### [TEXT PASSAGE]
I would also add that you are demonstrating how consumers makse different demands that the socialistic type system can’t hope to satisfy.
In this case it poor service. Stand in line or deal with ticketmaster.
Meanwhile the players get screwed for running around for a few hours.
One other thing James:
“If the AFL is determined to make tickets available below market price, they should use the system adopted by the World Cup organisers in Germany, rationing tickets and requiring the buyers to present identification with the ticket.”
If ticketmaster isn’t buying the tickets in bulk then the AFL has no bloody idea how much the tickets are worth as it doesn’t have a price signal. Scalpers could at least offer that service to the AFL. Someone is getting screwed and it seems it’s the clubs who a always crying poor and the players who do the toil: most of these guys don”t have a second carrer to go to after they get dumped.
And why go through the demeaning act of having to show ID to buy bloody tickets?
Why waste your money when the Swans are going to ruin the night for you anyway? We know that you only have to play well for four weeks of the year and those four weeks have arrived. Seriously though, buying finals tickets has become one of those mysteries that few can fathom As usual the fans come last in this matter. The Afl never listens. We don’t like the hands in the back rule either but they keep it ayway.
Cheer cheer the red and the white.
Get Ebay to run a market clearing auction for all the seats at the Grand Final and scalping is finished, with no disappointed fans. Also for those who buy tickets and can’t attend, due to some eleventh hour crisis, their seats can be re-auctioned right up to starting time, for a handling fee plus balance makeup if the price has fallen.
They should use Troppo’s server.
I’ve got a friend who’s been to every grand final for the last ten years by buying scalper tickets, first, out of newspapers and then later, off the internet. Not once has he been charged more than ten percent over face-value.

### [SUPPLIED MATERIAL]
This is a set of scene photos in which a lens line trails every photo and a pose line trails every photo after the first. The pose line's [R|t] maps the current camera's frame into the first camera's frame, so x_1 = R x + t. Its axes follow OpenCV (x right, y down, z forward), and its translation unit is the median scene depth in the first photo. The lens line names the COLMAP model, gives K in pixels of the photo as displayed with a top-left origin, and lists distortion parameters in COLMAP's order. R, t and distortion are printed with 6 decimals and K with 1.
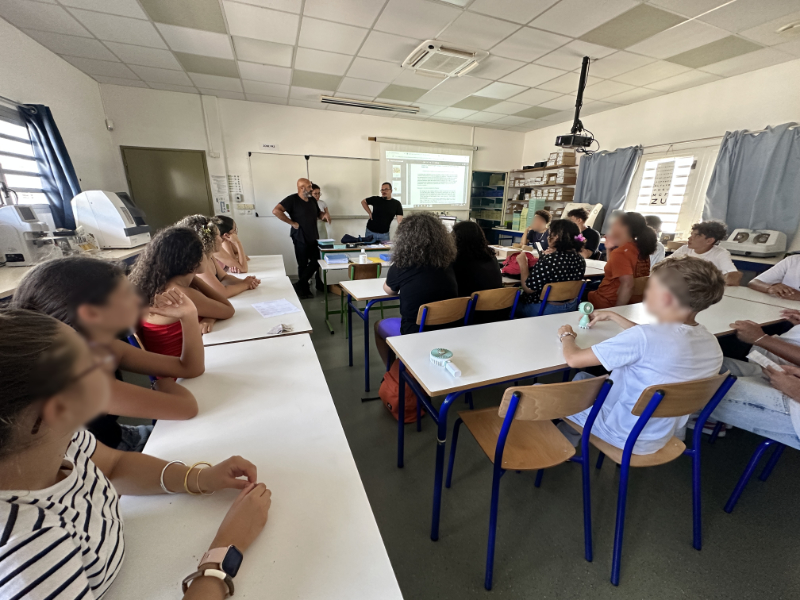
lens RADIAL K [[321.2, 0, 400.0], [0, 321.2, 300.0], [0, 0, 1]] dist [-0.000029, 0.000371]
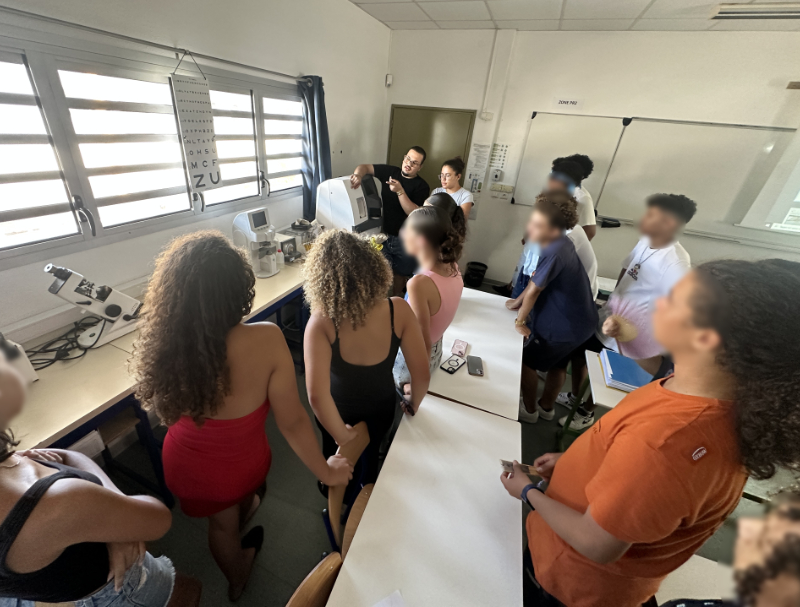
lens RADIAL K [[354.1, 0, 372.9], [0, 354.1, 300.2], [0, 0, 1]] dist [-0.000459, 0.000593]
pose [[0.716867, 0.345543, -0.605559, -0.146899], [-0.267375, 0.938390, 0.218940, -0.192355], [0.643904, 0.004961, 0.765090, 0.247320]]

### [WHAT TO DO]
1. In the ticket discussion, what is the most over face value that the friend who buys scalper tickets has ever been charged?
2. Reproduce the stretch of the ticket discussion from "I would also" through "deal with ticketmaster.".

### [TASK-BY-TASK RESULTS]
1. Never more than ten percent over face value.

2.
I would also add that you are demonstrating how consumers makse different demands that the socialistic type system can’t hope to satisfy.
In this case it poor service. Stand in line or deal with ticketmaster.